Nah saya langsung bertanya, ‘Kamu tahu dari mana soal itu. Kamu lihat dia di TPS nyoblos siapa’. Lalu si orang itu pun bilang, ‘Saya pernah lihat si itu pakai kaos calon yang lain.’
Saya kembali jawab, ‘Sudahlah, ini kan bukan masa kampanye lagi’. Dia langsung tidak terima, ‘Tidak bisa bunda, kita yang mati-matian di bawah’.
Bukan hanya itu, konflik pun terjadi di kecamatan. Ada dua kecamatan yang saya kalah saat pilkada Kukar, beberapa waktu lalu. Keduanya adalah Kecamatan Sembojan dan Muara Jawa. Lalu kasih saya porsi pembangunan setelah tahun ketiga, karena dua daerah itu langganan banjir. Saya kasih Rp200 miliar, lalu marah kecamatan yang lain.
“Bunda itu kan kecamatan yang kalah. Kok dikasih pembangunan,” katanya mengulangi pernyataan pihak ketiga itu.
Lalu?
Lah saya fikir, kalau tidak dikasih pembangunan, maka akan tenggelam itu dua kecamatan itu. Lalu ada yang lain lagi karena ada timses A yang kemudian dengan saya dekat. Nah ini bikin pendukung saya marah. Karena si timses dekat dengan saya.
Itu adalah di antara contoh konflik akibat pilkada langsung yang saya alami langsung. Tetapi, meski demikian, positifnya saya jadi dekat dengan rakyat. Ada 55 persen, mayoritas rakyat yang memilih saya. Ini kebanggaannnya buat saya.
Tapi, kalau pilkada dipilih di DPRD, maka konfliknya, mau jotos-jotosan, atau seperti apapun, konfliknya selesai di DPRD. Tidak ada lagi konflik di kecamatan, konflik di timses, konflik di pendukung.

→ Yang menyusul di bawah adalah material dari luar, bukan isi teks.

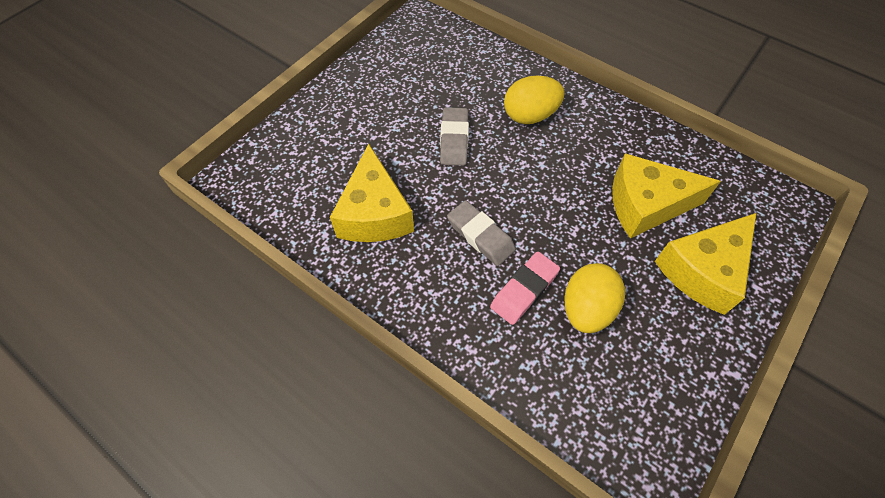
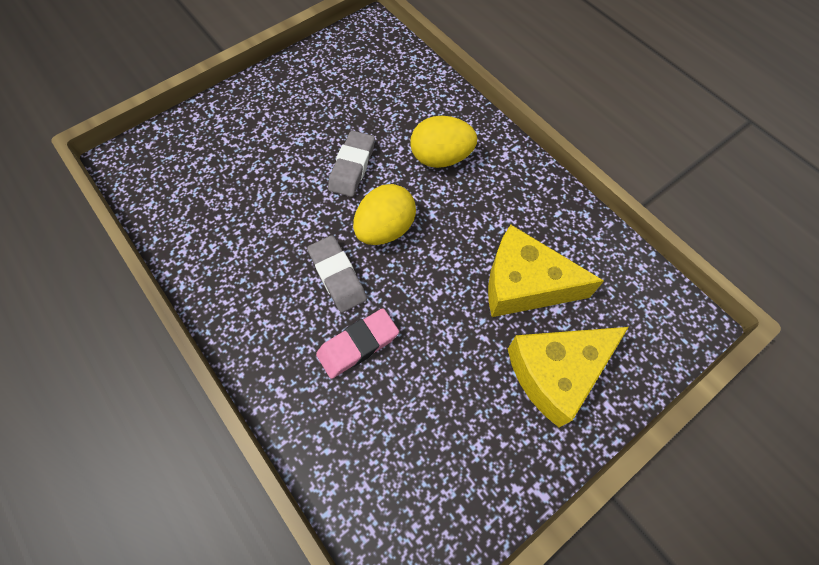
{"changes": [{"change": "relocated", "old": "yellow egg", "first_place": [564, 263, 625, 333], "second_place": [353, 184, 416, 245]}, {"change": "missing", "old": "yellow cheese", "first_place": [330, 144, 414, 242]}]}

Nah, kita sekarang sedang mencari format demokrasi. Mungkin dengan pilkada via DPRD akan mempermudah mencari calon pemimpin. Biaya politik akan kurang, mengurangi konflik juga. Tapi dengan catatan, calon pemimpin itu, atau yang sudah jadi pemimpin harus dekat dengan rakyat.
Jangan sampai mentang-mentang dipilih oleh DPRD, tidak mau turun lagi ke bawah, tidak mau blusukan. Nah itu kan sebenarnya yang ditakuti rakyat. Dengan Pilkada Via DPRD, tidak ada lagi tuh bagi-bagi baju kaos, spanduk atau money politics lain. Lebih baik kan dibagikan langsung dalam bentuk program pembangunan dan sebagainya yang lebih bermanfaat. Jadi demokrasi kita tidak lagi mahal dan menutup peluang terjadi korupsi.
Menurut saya seperti itu. Karena itu yang saya alami. Pilkada langsung lebih panjang konfliknya, ya karena yang saya bilang di awal, rakyat kita belum dewasa semua. Kecuali rakyat kita dewasa semua.
Di tambah lagi, dengan tetap membiarkan money politic, maka kita akan membiarkan rakyat kita nakal. Tapi kalau Pilakda Via DPRD, di tempat saya itu ada 45 orang anggota DPRD.
Maka akan lebih mudah pemberantasan korupsinya. Suruh saja KPK periksa 45 orang anggota itu. Awasi, sadap mereka, intip dengan CCTV. DPRD itu kan wakil rakyat, beri mereka kesempatan untuk bekerja. Jadi saya setuju pilkada via DPRD.
Ada pendapat kalau Pilkada Via DPRD, maka kepala daerah akan menghamba ke DPR, karena nyawa mereka tergantung DPRD?
Itu diperlukan keahlian kepala daerah dalam berpolitik. Kita harus membangun komitmen, bahwa ia bekerja untuk kemaslahatan bersama. Bukan jadi kepala daerah lalu good bye. Kita harus sama-sama membangun bersama-sama. Bangun komunikasi yang baik. Kita menghamba DPR? kita kan punya kekuatan partai, mereka juga punya. Jadi mari sama-sama kita dewasa.
Kita harus membuat porsi pembangungan yang sesuai dengan visi misi kita. Tapi tentu saja kita pun harus mengakomodir kepentingan kelompok lain. Kalau tidak, komunikasi politik yang biasa tersendat. Bangun komunikasi dan redam konflik.
Misal kalau ada anggota DPRD yang ingin membangun sesuatu, harus konsultasi dengan Bapedda, kalau di nasional Bapenas. Biasanya kan pas reses anggota DPRD ambil aspirasi masyarakat. Tapi kemudian pas sampai di eksekutif, ditolak sama Bapedda karena tidak ada dalam RPJMD. Nah, seharusnya, kalau DPRD mau turun ya baca dulu visi kita. Kompaklah DPRD dengan Bapedda kita.
Selama ini DPRD kan punya gaya sendiri. Turun ke lapangan, anggota DPRD tidak koordinasi dengan Bapedda. Kita kan bekas Ketua DPRD Kukar tahun 2009, jadi kita tahu bagaimana cara mainnya.
Intinya, yang penting komunikasi antara DPRD dan Pemerintah. Kan Trias Politica itu eksekutif, legislatif dan yudikatif. Ketiganya pun harus kompak.